People were shouting, dancing, whooping, singing, crying. Something wonderful had happened, or was happening. The party lasted all day and into the night. My only reference point for this madness was the New Year's festivities of the previous month: the sense of a new era, the uncertainty over what it meant. The people who towered over us cajoled us to celebrate, and we did, but we didn't really understand why.

That was my first exposure to Nelson Mandela as a mystical figure, and I've charted his presence in my life as such ever since. My liberal Western generation is suspicious of icons, and I later became uncomfortable holding Mandela up as a personal idol, even as he came the closest of anyone to being one. But this never felt like cynical resistance so much as a fitting embrace. Mandela always kept his lawyer's analytical mind, and assessed his own legacy temperately in his autobiography.

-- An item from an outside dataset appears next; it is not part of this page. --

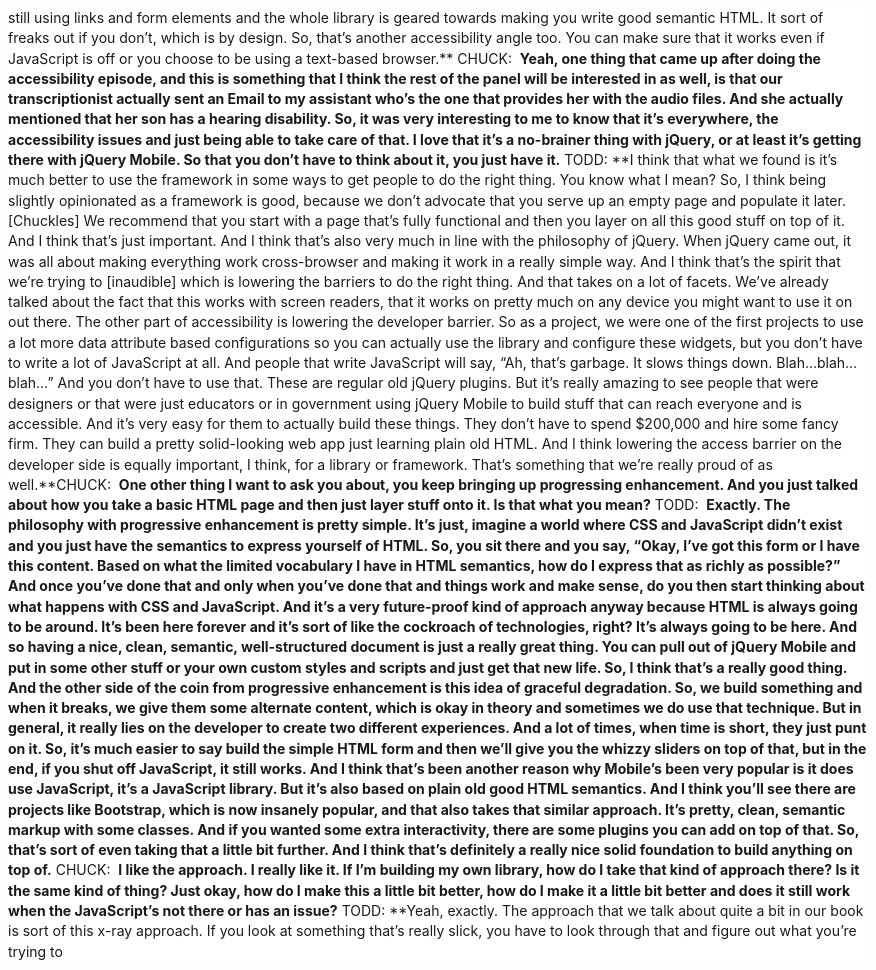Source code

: still using links and form elements and the whole library is geared towards making you write good semantic HTML. It sort of freaks out if you don’t, which is by design. So, that’s another accessibility angle too. You can make sure that it works even if JavaScript is off or you choose to be using a text-based browser.** CHUCK:&nbsp; **Yeah, one thing that came up after doing the accessibility episode, and this is something that I think the rest of the panel will be interested in as well, is that our transcriptionist actually sent an Email to my assistant who’s the one that provides her with the audio files. And she actually mentioned that her son has a hearing disability. So, it was very interesting to me to know that it’s everywhere, the accessibility issues and just being able to take care of that. I love that it’s a no-brainer thing with jQuery, or at least it’s getting there with jQuery Mobile. So that you don’t have to think about it, you just have it.** TODD:&nbsp;**I think that what we found is it’s much better to use the framework in some ways to get people to do the right thing. You know what I mean? So, I think being slightly opinionated as a framework is good, because we don’t advocate that you serve up an empty page and populate it later. [Chuckles] We recommend that you start with a page that’s fully functional and then you layer on all this good stuff on top of it. And I think that’s just important. And I think that’s also very much in line with the philosophy of jQuery. When jQuery came out, it was all about making everything work cross-browser and making it work in a really simple way. And I think that’s the spirit that we’re trying to [inaudible] which is lowering the barriers to do the right thing. And that takes on a lot of facets. We’ve already talked about the fact that this works with screen readers, that it works on pretty much on any device you might want to use it on out there. The other part of accessibility is lowering the developer barrier. So as a project, we were one of the first projects to use a lot more data attribute based configurations so you can actually use the library and configure these widgets, but you don’t have to write a lot of JavaScript at all. And people that write JavaScript will say, “Ah, that’s garbage. It slows things down. Blah…blah…blah…” And you don’t have to use that. These are regular old jQuery plugins. But it’s really amazing to see people that were designers or that were just educators or in government using jQuery Mobile to build stuff that can reach everyone and is accessible. And it’s very easy for them to actually build these things. They don’t have to spend \$200,000 and hire some fancy firm. They can build a pretty solid-looking web app just learning plain old HTML. And I think lowering the access barrier on the developer side is equally important, I think, for a library or framework. That’s something that we’re really proud of as well.**CHUCK:&nbsp; **One other thing I want to ask you about, you keep bringing up progressing enhancement. And you just talked about how you take a basic HTML page and then just layer stuff onto it. Is that what you mean?** TODD:&nbsp; **Exactly. The philosophy with progressive enhancement is pretty simple. It’s just, imagine a world where CSS and JavaScript didn’t exist and you just have the semantics to express yourself of HTML. So, you sit there and you say, “Okay, I’ve got this form or I have this content. Based on what the limited vocabulary I have in HTML semantics, how do I express that as richly as possible?” And once you’ve done that and only when you’ve done that and things work and make sense, do you then start thinking about what happens with CSS and JavaScript. And it’s a very future-proof kind of approach anyway because HTML is always going to be around. It’s been here forever and it’s sort of like the cockroach of technologies, right? It’s always going to be here. And so having a nice, clean, semantic, well-structured document is just a really great thing. You can pull out of jQuery Mobile and put in some other stuff or your own custom styles and scripts and just get that new life. So, I think that’s a really good thing. And the other side of the coin from progressive enhancement is this idea of graceful degradation. So, we build something and when it breaks, we give them some alternate content, which is okay in theory and sometimes we do use that technique. But in general, it really lies on the developer to create two different experiences. And a lot of times, when time is short, they just punt on it. So, it’s much easier to say build the simple HTML form and then we’ll give you the whizzy sliders on top of that, but in the end, if you shut off JavaScript, it still works. And I think that’s been another reason why Mobile’s been very popular is it does use JavaScript, it’s a JavaScript library. But it’s also based on plain old good HTML semantics. And I think you’ll see there are projects like Bootstrap, which is now insanely popular, and that also takes that similar approach. It’s pretty, clean, semantic markup with some classes. And if you wanted some extra interactivity, there are some plugins you can add on top of that. So, that’s sort of even taking that a little bit further. And I think that’s definitely a really nice solid foundation to build anything on top of.** CHUCK:&nbsp; **I like the approach. I really like it. If I’m building my own library, how do I take that kind of approach there? Is it the same kind of thing? Just okay, how do I make this a little bit better, how do I make it a little bit better and does it still work when the JavaScript’s not there or has an issue?** TODD:&nbsp;**Yeah, exactly. The approach that we talk about quite a bit in our book is sort of this x-ray approach. If you look at something that’s really slick, you have to look through that and figure out what you’re trying to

I moved on from that childhood stint in Apartheid-era Swaziland (a country then awash with both South Africa's elite vacation set and its fugitive exiles) and studied South African literature and history in university, then grad school, grappling in the 2000s with the widely lamented fall from grace of the “New South Africa.” Our insistence upon the Fall narrative forced a false and ugly trajectory on the country, taking as its premise a supposed Edenic apex in 1994.

But this was false, as false as idolizing Mandela. South Africa had deep structural economic inequalities in 1994 and a race problem that together were not going to be mystically vanished via the benevolent aura of an idol. The new republic's trajectory was one of striving, failure, complications, successes and the notorious social justice setbacks that came with integrating into the global economy. But no “Fall.” South Africa is a country, not a testing ground for our myths.

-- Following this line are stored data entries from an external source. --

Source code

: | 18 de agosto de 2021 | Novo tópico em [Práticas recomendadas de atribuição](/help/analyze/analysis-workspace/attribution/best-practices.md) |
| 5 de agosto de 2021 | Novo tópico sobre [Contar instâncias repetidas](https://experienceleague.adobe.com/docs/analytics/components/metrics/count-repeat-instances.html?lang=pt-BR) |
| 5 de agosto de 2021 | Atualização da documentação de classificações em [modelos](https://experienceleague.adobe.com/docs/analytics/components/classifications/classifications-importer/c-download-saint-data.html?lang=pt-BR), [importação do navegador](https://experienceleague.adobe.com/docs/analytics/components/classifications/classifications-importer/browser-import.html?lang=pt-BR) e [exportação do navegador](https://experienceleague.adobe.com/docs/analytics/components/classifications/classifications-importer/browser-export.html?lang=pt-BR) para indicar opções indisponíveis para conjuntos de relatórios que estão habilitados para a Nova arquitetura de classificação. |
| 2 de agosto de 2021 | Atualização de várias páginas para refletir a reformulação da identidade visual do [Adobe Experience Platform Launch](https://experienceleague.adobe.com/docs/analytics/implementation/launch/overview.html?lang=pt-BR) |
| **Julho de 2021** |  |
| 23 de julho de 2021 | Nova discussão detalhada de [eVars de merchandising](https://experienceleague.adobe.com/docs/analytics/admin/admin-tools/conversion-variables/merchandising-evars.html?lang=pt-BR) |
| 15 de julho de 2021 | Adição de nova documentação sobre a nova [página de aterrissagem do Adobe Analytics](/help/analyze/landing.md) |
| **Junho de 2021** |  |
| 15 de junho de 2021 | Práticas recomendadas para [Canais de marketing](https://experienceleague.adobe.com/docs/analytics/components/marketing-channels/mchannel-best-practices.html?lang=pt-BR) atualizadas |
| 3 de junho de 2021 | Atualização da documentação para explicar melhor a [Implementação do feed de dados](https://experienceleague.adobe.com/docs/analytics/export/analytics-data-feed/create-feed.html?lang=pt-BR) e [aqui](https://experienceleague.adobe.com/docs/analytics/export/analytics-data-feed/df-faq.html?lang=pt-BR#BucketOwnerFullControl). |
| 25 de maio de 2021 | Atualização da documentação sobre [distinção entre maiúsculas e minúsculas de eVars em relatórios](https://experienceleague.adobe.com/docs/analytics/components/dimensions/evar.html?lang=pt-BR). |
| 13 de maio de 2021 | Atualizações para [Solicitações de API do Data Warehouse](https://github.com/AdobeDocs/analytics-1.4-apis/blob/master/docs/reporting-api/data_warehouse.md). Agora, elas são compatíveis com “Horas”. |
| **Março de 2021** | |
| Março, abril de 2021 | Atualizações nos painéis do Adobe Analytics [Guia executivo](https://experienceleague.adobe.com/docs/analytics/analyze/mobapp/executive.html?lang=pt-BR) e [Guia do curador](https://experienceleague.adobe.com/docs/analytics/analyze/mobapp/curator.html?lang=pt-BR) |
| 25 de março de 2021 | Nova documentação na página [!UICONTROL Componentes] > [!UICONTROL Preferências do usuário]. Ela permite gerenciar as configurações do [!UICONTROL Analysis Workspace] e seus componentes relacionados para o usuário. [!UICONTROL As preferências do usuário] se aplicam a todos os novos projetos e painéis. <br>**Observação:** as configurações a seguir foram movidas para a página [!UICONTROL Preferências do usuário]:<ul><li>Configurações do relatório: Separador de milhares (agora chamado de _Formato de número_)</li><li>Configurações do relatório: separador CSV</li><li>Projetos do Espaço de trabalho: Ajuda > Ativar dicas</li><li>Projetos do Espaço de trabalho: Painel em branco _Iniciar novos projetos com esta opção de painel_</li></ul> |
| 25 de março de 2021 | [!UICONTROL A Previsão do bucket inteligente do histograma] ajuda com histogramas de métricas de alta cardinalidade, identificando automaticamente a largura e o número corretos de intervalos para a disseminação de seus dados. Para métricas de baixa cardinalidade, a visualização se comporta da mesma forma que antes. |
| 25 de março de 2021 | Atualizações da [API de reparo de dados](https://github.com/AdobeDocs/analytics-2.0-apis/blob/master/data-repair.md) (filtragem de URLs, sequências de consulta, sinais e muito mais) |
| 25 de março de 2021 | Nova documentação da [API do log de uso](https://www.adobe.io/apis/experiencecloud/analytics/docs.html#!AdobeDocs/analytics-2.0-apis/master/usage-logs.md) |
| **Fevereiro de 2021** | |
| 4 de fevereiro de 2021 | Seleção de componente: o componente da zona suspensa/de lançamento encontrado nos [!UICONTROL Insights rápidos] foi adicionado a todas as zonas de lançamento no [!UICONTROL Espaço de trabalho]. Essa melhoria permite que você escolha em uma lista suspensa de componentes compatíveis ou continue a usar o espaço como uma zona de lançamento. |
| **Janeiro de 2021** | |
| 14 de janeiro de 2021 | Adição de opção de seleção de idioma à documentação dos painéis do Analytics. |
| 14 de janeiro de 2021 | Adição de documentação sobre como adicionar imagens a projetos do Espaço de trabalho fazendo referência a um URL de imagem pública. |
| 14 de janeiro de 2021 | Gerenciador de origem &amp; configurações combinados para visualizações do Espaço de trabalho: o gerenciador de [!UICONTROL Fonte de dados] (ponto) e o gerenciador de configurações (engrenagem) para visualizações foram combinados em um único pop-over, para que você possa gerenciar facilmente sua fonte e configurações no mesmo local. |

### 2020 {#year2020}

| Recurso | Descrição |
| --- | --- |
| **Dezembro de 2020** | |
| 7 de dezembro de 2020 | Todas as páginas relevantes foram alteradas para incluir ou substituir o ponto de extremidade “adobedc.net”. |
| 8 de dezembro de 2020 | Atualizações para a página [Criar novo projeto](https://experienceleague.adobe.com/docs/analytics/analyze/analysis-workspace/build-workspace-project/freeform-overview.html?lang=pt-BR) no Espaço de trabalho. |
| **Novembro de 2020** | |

Years ago, still affected by this narrative of doom, I shared the common anxiety over what would happen to South Africa after Mandela's death. It seemed his presence was a talisman holding the country back from greater violence and conflict.

Today, upon hearing of his death, I felt calm.

This is what happens when you jettison the false subscription to Mandela-as-idol and focus instead on his life and impact in all its complicated beauty. When you refuse to depoliticize or canonize him.

He was a man, a lawyer, a visionary leader, not a saint. He was a figure in history, not above it. And history continues. We continue, with him.